Abbott - the prime minister who signed Australia’s free trade agreement with China in 2014 – said “much has changed” since then.
The secretary of Australia’s Department of Home Affairs, Michael Pezzullo, attracted criticism in April when he said that free nations “again hear the beating drums” of war and were bracing for “the curse of war”.
In Friday’s speech, Abbott said: “So if the ‘drums of war’ can be heard in our region, as an official of ours has noted, it’s not Australia that’s beating them. The only drums we beat are for justice and freedom – freedom for all people, in China and in Taiwan, to make their own decisions about their lives and their futures.”
Abbott said China had taken “a wrong turn”. Its actions were responsible, he said, for the reinvigorated Quad grouping of the US, Japan, India and Australia. “The more aggressive it becomes, the more opponents it will find.”
Abbott said he had hesitated to attend the same conference two years ago “lest that provoke China” but he cited a range of developments since then, including the clampdown on dissent in Hong Kong and “weaponising” trade against Australia.
In an apparent reference to the Chinese president, Xi Jinping, Abbott said Beijing had “cancelled popular personalities in favour of a cult of the red emperor”.
Abbott called on governments – including Australia’s – to welcome Taiwan into the trade deal now known as the Comprehensive and Progressive Agreement for Trans-Pacific Partnership (CPTPP).
Abbott, who was appointed last year as an adviser to the UK Board of Trade, suggested China’s own bid to join the CPTPP should be blocked while it was “engaged in a trade war with Australia, and in predatory trade all-round”.
The former prime minister said China could “hardly succeed while it mistreats its own people and threatens its neighbours”. He ended his speech by urging the audience to “stay free”.
At the press conference, Abbott acknowledged he had recently visited India as an Australian government trade envoy, but said he was “here as citizen Abbott”.
He argued Australia should “intensify” naval patrols in the South China Sea, the East China Sea and the Taiwan Strait: “The best way to ensure that the conflict none of us want and would be a catastrophe for everyone [is avoided] is to let Beijing know that Taiwan has friends.”

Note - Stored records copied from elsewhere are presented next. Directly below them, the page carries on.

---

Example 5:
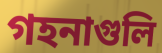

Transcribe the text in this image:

গহনাগুলি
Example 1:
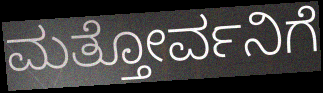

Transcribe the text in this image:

ಮತ್ತೋರ್ವನಿಗೆ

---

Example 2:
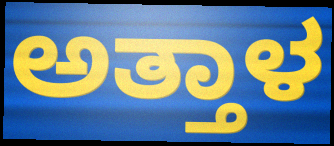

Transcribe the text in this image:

ಅತ್ತಾಳ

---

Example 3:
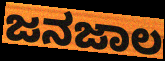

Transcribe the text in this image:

ಜನಜಾಲ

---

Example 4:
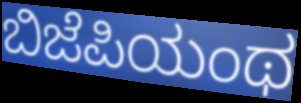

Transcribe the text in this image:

ಬಿಜೆಪಿಯಂಥ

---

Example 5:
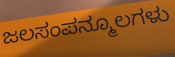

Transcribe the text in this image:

ಜಲಸಂಪನ್ಮೂಲಗಳು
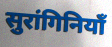
सुरांगिनियाँ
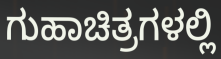
ಗುಹಾಚಿತ್ರಗಳಲ್ಲಿ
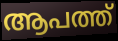
ആപത്ത്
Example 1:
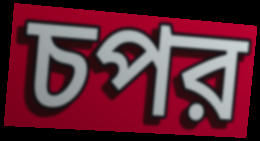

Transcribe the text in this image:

চপর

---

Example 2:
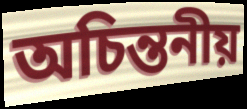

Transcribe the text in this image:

অচিন্তনীয়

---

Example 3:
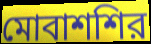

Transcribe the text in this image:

মোবাশশির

Abbott also told reporters it was up to China to “make amends” with Australia after Beijing had taken “grievous offence at our perfectly innocent call for an impartial investigation into the Wuhan virus”.
The Australian government did not use the term Wuhan virus – a term favoured by some members of the former Trump administration.

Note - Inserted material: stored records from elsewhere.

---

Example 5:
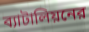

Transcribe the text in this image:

ব্যাটালিয়নের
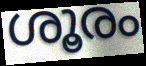
ശൂരം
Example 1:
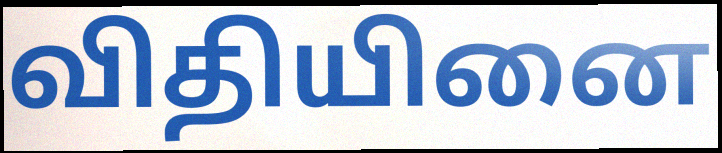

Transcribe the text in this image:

விதியினை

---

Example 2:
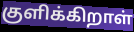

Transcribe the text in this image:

குளிக்கிறாள்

“We have no intrinsic dispute with China, but there are a lot of things where China is treating us extremely unfairly with great aggression, and it’s really up to the Chinese to stop that,” Abbott said.

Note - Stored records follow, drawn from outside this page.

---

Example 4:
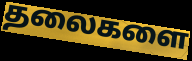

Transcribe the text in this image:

தலைகளை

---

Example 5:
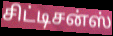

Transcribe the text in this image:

சிட்டிசன்ஸ்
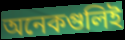
অনেকগুলিই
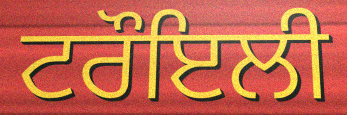
ਟਰੌਇਲੀ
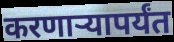
करणाऱ्यापर्यंत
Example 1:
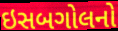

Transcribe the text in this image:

ઇસબગોલનો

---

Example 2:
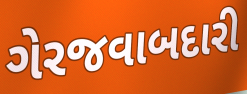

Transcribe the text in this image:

ગેરજવાબદારી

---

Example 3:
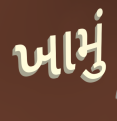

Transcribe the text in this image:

ખામું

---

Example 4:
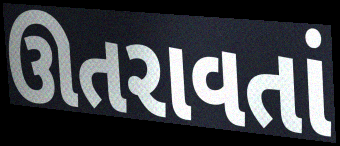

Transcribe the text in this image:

ઊતરાવતાં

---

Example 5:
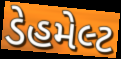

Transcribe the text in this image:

ડેહમેલ્ટ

A spokesman for Abbott said his trip was “privately funded” and the Australian government was not given an advance copy of his speech. “No advice was given or sought regarding the speech or the trip,” Abbott’s spokesperson said.
A spokesperson for Australia’s foreign affairs minister, Marise Payne, reiterated that Abbott travelled “in a private capacity”.
Payne said earlier that the government was committed to its one-China policy – but that did not prevent Australia from strengthening ties with Taiwan, which she described as a “leading democracy” and a “critical partner”.
“We have been concerned by tensions across the Taiwan Strait sharpening in recent months,” Payne told the ABC on Thursday. “It is clear that conflict is in no one’s interests here and we are concerned by increased air incursions by China into Taiwan’s air defence zone in the past week.”
Comment has been sought from the Chinese embassy in Canberra.